Nelly and his group, the St. Lunatics, were honored Tuesday for their promise to play basketball with high schools that showed increased participation in standardized state tests.
Lawmakers and young Capitol interns were among the hundreds of fans and spectators who showed up for the lunchtime event. The Missouri State Highway Patrol sent nearly 30 officers for crowd control.
Not everyone was pleased.
Rep. Charles Portwood, R-Ballwin, found copies on the Internet of Nelly’s lyrics – which included profanity and graphic sexual references – and carried them around to show people.

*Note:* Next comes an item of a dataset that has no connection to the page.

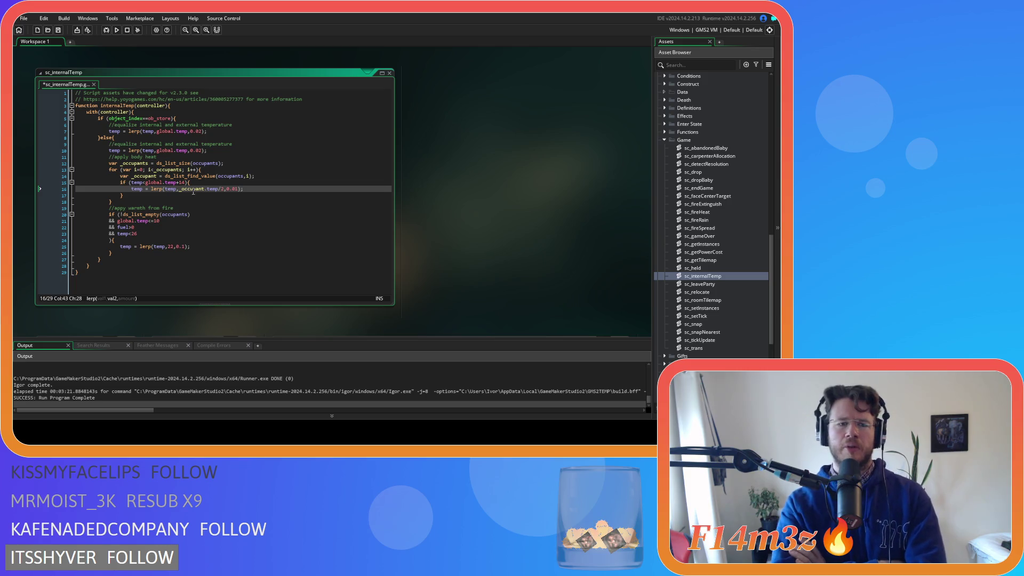
pyautogui.click(235, 190)
pyautogui.doubleClick(234, 189)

“Here we are honoring a man for his contribution to the education of our kids, but if you read his lyrics he is talking about promiscuous sex, crystal meth, snorting cocaine. These are the kinds of things you want your kids to hear?” Portwood said. “If it demeans our society, it’s wrong.”
Nelly, whose given name is Cornell Haynes Jr., shrugged off criticism.
“Hip-hop has run into a lot of resistance, period. We are the voice of the youth. Any time you are the voice of the youth, you run into resistance,” said Nelly, who’s nominated for a Grammy for his hit “Ride Wit Me.”